Where’s my damn moon colony, anyway?

(Edited to add the close-bolding tag, which I hope doesn’t lessen the emphasis about really, really wanting a moon colony.)

[Edited by TVeblen on 05-02-2001 at 08:06 PM]

In an alternate universe, the flying car has been widely available since the mid-50’s.

In that alternate universe, the alternate Pit contains the threads “Assholes Who Fly over My Backyard While I’m Sunbathing Nude”, “Soccer-Mom Bitches Who Fly Boeing 767s (or It Seems Like That)”, and “Who Was the Dipshit Who Invented the Flying Car, and Why Wasn’t He Strangled in His Crib?”

You want a flying car, you want a jet-pack, you want a robot, you want a trip to outer-space?

You can have it all…NOW…if you got the bucks.

Personally, I want my own transporter pad and holodeck…
oh yeah, and a phaser and light saber and personal shuttle
(it only needs to go the speed of light…I don’t plan on exploring past our solar system). I want a temporal scanner that will tell me with 95+% accuracy what will happen in my immediate vicinity up to 5 minutes in the future, so I can avoid trouble (and hit the lottery).
I want Borg implants, so I can hook up directly to the internet, hack Corporate and government databases, and fight agents in the matrix. I want medical regenerators, so any cut and broken bone will instantly heal. I want a replicator, to make anything I want. (Lets see…I’ll have a prime rib, lobster, key-lime pie, Jack Daniels, etc.)

I WANT IT ALL…NOW.

hahaHAHAHAHAHAHAHA!!!

Thanks for the laugh!

Well, I’d invite you over to my house, but my replicator is off-line.
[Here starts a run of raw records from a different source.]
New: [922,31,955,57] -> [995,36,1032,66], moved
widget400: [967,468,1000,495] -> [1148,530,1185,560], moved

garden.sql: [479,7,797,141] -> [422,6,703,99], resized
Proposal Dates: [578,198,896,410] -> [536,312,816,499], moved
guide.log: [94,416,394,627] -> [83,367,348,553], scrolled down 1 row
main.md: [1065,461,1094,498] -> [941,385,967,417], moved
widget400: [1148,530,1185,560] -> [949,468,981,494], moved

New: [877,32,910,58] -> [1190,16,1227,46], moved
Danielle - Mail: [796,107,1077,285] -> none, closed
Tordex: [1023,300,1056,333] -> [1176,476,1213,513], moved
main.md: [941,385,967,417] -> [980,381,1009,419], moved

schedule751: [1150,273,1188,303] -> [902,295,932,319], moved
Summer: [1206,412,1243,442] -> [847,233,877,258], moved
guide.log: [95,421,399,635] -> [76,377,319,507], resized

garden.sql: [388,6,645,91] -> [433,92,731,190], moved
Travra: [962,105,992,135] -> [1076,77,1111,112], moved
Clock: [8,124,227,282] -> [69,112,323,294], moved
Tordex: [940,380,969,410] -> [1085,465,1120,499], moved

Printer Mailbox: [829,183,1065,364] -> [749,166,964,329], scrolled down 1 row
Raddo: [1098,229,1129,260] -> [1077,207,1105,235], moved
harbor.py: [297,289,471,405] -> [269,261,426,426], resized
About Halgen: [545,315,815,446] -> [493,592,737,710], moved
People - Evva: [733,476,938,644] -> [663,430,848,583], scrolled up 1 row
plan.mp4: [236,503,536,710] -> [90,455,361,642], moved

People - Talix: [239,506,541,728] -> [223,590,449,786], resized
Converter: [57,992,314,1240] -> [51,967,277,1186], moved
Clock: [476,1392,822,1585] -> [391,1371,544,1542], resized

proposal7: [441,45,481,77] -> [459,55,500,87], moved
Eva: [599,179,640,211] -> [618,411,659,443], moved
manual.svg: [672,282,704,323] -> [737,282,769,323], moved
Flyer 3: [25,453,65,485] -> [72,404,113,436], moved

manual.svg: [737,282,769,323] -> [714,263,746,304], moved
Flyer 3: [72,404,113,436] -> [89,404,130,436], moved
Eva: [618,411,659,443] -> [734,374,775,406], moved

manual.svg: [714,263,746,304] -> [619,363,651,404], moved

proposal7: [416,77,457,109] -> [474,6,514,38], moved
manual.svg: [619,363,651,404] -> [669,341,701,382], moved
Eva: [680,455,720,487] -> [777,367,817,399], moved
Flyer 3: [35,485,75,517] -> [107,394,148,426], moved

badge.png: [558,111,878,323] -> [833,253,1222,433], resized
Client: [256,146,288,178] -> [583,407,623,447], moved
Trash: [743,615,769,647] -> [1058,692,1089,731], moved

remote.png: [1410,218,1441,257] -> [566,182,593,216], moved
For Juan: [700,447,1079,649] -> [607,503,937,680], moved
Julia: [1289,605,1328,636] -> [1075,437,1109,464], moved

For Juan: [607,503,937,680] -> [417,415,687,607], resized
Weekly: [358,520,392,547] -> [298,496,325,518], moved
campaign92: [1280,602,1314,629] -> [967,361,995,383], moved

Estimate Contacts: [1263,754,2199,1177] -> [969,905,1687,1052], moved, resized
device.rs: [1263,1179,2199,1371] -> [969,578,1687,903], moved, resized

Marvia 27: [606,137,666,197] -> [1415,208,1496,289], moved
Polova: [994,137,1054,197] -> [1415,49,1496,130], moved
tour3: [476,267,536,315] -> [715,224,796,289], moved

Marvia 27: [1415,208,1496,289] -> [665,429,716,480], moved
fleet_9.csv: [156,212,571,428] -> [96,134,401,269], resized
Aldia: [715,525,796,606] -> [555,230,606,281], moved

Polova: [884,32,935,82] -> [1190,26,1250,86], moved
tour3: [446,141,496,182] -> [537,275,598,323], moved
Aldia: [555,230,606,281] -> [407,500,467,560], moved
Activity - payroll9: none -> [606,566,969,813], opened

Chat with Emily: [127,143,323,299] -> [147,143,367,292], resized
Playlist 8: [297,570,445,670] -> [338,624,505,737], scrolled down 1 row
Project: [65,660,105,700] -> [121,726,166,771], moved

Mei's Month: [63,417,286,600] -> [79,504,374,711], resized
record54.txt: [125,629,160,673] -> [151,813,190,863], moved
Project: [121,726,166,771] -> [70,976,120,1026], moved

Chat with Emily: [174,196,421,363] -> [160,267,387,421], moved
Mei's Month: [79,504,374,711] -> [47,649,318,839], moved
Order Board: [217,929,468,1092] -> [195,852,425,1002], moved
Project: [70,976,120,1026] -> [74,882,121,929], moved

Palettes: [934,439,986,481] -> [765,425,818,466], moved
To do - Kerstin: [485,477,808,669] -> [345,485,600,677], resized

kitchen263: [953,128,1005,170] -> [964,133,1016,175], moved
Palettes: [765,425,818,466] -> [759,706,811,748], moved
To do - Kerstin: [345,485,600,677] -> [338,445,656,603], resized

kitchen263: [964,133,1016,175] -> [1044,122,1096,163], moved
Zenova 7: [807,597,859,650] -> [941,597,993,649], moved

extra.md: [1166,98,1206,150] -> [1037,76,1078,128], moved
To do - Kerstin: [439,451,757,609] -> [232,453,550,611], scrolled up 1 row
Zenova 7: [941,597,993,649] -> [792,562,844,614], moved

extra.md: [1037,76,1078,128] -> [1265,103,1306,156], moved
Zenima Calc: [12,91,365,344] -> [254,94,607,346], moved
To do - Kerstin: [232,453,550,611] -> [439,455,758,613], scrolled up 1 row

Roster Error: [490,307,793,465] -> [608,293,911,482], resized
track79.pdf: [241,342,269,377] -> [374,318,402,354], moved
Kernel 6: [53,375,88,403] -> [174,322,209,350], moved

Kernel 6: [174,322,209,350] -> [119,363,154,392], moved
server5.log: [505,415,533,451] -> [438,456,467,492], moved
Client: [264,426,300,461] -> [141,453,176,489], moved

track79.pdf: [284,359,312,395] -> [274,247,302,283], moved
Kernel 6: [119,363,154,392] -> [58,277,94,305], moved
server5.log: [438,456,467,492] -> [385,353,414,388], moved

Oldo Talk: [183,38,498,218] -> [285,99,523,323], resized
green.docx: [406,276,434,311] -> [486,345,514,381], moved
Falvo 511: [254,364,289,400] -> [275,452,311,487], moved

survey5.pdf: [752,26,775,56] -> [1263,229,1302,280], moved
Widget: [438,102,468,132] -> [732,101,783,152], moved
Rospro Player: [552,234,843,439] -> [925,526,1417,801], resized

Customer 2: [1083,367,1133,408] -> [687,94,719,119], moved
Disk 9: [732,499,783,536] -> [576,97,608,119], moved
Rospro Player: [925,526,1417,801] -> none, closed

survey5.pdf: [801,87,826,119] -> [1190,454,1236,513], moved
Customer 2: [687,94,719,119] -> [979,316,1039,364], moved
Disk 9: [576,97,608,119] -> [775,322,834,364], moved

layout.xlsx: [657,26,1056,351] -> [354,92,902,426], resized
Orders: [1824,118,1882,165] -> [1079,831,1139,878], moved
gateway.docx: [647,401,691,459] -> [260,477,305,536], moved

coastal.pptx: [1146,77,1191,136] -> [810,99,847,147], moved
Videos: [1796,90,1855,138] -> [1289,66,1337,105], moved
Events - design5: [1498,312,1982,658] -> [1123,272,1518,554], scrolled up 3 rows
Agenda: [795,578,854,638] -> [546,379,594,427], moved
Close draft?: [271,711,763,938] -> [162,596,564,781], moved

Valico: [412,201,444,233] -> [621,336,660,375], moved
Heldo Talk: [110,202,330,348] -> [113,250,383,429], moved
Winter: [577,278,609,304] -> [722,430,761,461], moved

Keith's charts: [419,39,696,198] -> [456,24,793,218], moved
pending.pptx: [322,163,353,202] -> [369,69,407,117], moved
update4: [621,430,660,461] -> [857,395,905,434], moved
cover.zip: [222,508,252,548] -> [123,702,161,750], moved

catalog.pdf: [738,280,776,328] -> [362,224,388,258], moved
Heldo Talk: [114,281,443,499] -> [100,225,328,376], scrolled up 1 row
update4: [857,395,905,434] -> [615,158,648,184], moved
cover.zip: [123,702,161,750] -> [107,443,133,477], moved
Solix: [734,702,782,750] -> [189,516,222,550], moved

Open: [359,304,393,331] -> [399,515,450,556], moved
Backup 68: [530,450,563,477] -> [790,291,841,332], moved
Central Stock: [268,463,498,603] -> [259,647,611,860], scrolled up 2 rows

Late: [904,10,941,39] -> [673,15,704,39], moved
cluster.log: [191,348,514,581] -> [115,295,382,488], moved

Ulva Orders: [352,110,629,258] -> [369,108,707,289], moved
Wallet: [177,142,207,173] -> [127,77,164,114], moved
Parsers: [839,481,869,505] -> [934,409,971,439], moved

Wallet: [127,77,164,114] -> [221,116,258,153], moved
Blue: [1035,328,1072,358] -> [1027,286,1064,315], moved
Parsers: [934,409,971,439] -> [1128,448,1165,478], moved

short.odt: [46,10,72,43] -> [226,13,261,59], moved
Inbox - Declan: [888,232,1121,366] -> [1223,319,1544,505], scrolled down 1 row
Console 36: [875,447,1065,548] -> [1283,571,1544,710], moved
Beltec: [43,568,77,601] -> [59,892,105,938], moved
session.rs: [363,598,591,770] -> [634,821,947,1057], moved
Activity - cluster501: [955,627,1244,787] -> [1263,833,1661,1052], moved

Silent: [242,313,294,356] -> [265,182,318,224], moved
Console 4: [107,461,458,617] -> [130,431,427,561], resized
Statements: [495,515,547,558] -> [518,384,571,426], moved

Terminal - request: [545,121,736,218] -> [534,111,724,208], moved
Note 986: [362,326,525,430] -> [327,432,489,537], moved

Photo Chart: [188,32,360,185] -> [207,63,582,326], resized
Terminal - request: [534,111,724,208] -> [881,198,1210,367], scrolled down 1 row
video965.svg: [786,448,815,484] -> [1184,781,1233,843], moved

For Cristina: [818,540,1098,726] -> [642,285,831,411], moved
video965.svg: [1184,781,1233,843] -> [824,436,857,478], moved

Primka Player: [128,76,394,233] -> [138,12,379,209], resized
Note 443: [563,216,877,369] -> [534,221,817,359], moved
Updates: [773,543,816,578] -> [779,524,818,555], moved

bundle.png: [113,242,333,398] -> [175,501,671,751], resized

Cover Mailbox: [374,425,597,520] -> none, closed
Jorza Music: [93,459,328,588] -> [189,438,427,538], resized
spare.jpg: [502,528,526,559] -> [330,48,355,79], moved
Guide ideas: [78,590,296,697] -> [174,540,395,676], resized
I order…“Erroll Grey Tea, Hot” and all I get is a cup full of Arkellian sausage.
Stupid thing.

You forgot: “SCI FI Me.”

Or, “I am Sci Fi.”

Dammit, I want my own Crow T. Robot!
And a personal Mike Nelson.

**

While we don’t have these things in the way they are pictured in speculative fiction ala 1984, we do seem to be headed for a one-world type culture. Geo-political borders don’t seem to have the same weight they once had, though they are by no means gone. The division nowadays seems to be more along the lines of sucessfully capitalistic culture, with the less financially successful cultures working hard to adapt and catch up. Not totalitarian, but still less dependent on geographical location or guiding political philosophy.

And along the same lines, I think mind-control as a conscious goal does exist in the guise of consumerism. I don’t see this as a conspiracy, but as an often mis-prioritized goal. Nor do I see it as an Us vs.Them sort of thing. It’s something that just about all of us take part in. Convenience is great. Being financially successful is a fine thing, but sometimes it seems like the only thing which matters in popular culture.

When it comes to computers, no, they don’t run the world, but they are increasingly the core upon which the world is run. Looking back at all the fear and preparation that surrounded Y2K, it’s amazing to think just how intertwined they are in the workings of modern society, and amazing at the predictions made for society’s outcome if they were to fail on a large scale.